Today was a dreary, rainy day in my neck of the woods. This led to some moments of despair for me. Perhaps I should have stayed in bed.
It was all I could do to hide the feelings of loneliness -- and the hollow struggles I self-created -- from my coworkers. I was drowning in misery, trying to keep my head above the flash floods the rains brought on. The only dam I could build was an angry one, keeping not only the waters at bay, but the potential life rafts carried by my coworkers. I wanted nothing to do with them or their unintentionally-helpless help. What, then, shall I do?
Ah, the power of a list.
Yesterday, I discussed how a list of simple affirmations took me from a loathing, hateful place to a place of comfort and self-peace. And surely we’ve all seen the work of the Almighty Gratitude List! Almost nothing pulls one out of a funk more quickly than that!
But this evening, it was a list of different kind... or, well, maybe not.
My sponsor has me making another type of list. Seems like a lot of lists just to get passed a step, but I want to do what I need to do to work this thoroughly, completely, and heartfelt – so lists it is.
This list: A list of what I would want my perfect partner to be.
In my recent past, before I received my current sponsor, it was suggested by a friend in the program that I write a list of the ideal woman, and to pray about it. The idea was that by writing it down with feeling, the Law of Attraction/the Universe/God would bring it to fruition at some point in my life. Well, if I haven’t made it obvious in my past blogs, I’m pretty fucking lonely, so I took the challenge, and wrote the list.
As I finished that list and read it outloud, an interesting thought occurred to me, ‘Out of this list for a woman I long for, from it, what could I fulfill for her?’ So I went back over my list, and answered a simple question: “Before I can ask her to fulfill this item, am I able to fulfill it for her, or is this simply an expectation?” I discovered that there were four items that I could fulfill which needed work, the rest I knew I would fulfill with no problem. This led me to conclude how brilliant it was to be asked to make such a list, and what its true purpose was; to find out who I really was and how I could better serve her. I’m still amazed.
When my sponsor asked me to make a similar list, I thought, ‘I’ve got this!’ I scribbled it down by hand, and then, in order to make it legible for my sponsor, I pulled out my laptop, and began putting into a spreadsheet. Ya, this was nice, now I could alphabetically sort everything! Not only that, I could remove duplicates and add columns! So I began adding columns like, “How important is this to you on a scale of 1 – 5?” and “Why do I want that?” and “Am I this?” and… well, you get the idea. I had taken this awesome idea for a list, and made it more awesome!
Or – had I?
As I am filling out this multicolumn, sortable list, which I had nearly two hours into, it suddenly dawned on me; I’m making this really fucking complicated. I mean, really fucking complicated. And then I had dawn #2; maybe that’s what my sponsor was really getting at.
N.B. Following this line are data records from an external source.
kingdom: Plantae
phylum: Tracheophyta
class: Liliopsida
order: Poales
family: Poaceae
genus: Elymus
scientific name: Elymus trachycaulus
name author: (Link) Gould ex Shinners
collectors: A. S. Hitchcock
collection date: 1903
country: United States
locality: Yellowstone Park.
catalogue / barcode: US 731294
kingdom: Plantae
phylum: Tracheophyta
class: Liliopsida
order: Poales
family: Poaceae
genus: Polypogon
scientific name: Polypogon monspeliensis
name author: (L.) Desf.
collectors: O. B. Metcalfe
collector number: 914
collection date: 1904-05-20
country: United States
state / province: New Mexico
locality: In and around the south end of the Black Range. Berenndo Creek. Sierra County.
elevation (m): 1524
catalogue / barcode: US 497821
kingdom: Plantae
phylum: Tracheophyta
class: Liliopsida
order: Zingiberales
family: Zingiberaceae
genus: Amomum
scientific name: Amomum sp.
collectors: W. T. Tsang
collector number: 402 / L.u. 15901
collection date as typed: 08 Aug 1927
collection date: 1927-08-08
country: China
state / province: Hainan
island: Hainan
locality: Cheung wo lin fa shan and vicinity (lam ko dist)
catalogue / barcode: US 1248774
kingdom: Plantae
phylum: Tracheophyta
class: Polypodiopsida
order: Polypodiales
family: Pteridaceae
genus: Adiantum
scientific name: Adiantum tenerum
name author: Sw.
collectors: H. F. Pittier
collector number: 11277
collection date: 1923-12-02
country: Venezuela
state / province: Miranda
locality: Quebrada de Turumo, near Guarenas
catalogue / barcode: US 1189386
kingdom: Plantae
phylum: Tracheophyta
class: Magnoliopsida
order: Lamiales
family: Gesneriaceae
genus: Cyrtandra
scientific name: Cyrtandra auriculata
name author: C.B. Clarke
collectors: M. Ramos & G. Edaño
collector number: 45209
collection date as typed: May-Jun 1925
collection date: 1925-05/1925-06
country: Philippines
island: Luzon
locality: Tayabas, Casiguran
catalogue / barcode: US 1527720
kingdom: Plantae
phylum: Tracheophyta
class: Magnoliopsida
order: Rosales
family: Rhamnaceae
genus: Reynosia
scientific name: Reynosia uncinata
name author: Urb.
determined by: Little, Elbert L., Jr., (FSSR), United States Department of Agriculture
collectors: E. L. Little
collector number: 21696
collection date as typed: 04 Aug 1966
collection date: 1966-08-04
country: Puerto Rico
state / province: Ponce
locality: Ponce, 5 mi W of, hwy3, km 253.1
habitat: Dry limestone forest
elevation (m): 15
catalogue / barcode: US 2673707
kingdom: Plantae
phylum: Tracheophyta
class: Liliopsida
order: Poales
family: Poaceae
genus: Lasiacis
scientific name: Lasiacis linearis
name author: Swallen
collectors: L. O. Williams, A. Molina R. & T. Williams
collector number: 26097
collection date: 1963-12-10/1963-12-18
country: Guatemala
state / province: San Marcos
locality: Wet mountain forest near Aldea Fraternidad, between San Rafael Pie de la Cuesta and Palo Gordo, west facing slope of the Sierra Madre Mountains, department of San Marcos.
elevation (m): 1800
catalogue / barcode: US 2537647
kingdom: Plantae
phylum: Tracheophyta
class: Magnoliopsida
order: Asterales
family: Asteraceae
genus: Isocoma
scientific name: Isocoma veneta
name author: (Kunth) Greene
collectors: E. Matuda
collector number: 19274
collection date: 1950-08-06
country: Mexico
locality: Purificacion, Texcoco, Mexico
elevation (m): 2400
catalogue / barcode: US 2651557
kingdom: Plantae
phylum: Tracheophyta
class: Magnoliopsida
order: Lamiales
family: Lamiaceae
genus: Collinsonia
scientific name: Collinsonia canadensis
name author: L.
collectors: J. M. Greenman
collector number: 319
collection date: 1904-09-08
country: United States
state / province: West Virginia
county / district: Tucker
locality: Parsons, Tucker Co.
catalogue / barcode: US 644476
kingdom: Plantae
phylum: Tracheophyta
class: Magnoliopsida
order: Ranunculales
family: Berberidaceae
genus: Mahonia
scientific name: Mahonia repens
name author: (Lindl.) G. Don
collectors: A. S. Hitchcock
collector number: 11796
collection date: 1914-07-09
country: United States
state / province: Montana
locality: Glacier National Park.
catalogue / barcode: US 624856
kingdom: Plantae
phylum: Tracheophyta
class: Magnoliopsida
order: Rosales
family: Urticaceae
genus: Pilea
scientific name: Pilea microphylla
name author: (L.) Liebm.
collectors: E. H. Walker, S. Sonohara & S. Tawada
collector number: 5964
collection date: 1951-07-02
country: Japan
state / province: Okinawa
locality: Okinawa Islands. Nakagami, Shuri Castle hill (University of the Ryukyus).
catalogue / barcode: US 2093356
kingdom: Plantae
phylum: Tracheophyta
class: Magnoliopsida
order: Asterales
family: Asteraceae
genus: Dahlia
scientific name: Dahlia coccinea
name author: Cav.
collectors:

I have this tendency to over do and think to hard on things. How do I know? Well, two great friends of mine, AF and ZJ, have told me so. Both have said, “You’re overthinking and overcomplicating things – again.” Oi. And I won’t argue with them. I know in my heart that they are right.
Sponsor obviously knew this (go figure, an alkie knowing an alkie?), which is why at one point he specifically stated, “Don’t overthink it – just write it down.”
How is it that I can’t see the obvious? I either pull the wool over my own eyes, or I think that I’ve got such a bright idea that I blind myself from what I’m supposed to see! Not just once or twice, it seems like most of the time!
Both lists, though similar in content, had two entirely different purposes. Or, that is, they may have had the same initial purpose, but what came from them were two different things; one taught me to realize that I need to be able to offer someone what I would want from them, and the other taught me to stop trying to take control and make things more complicated than they have to be. I’m sure there will be something else more to the point that Sponsor or God has yet to reveal, but until then, 1.1) I’ve seen what I want in a woman, 1.2) I realize what I need to be able to fulfill before I can request her to fulfill it, and 2) KISS – and by that I don’t mean lip-locking, though that would be rather nice someday. ;)
Okay – strange topic for this evening, but it pulled my head out of my ass and I stopped moping around like Eeyore, so the list (again) served its purpose(s).
Now, I'm tired and I can't sleep. But I’m off to bed anyway, as I have to be up in about four hours in order to get to several meetings tomorrow. So I’ll end with this:
When in doubt about who you are and/or what you think you want, need, or feel – write a simple list and repeat them aloud, they’re powerful tools and can change your life – literally.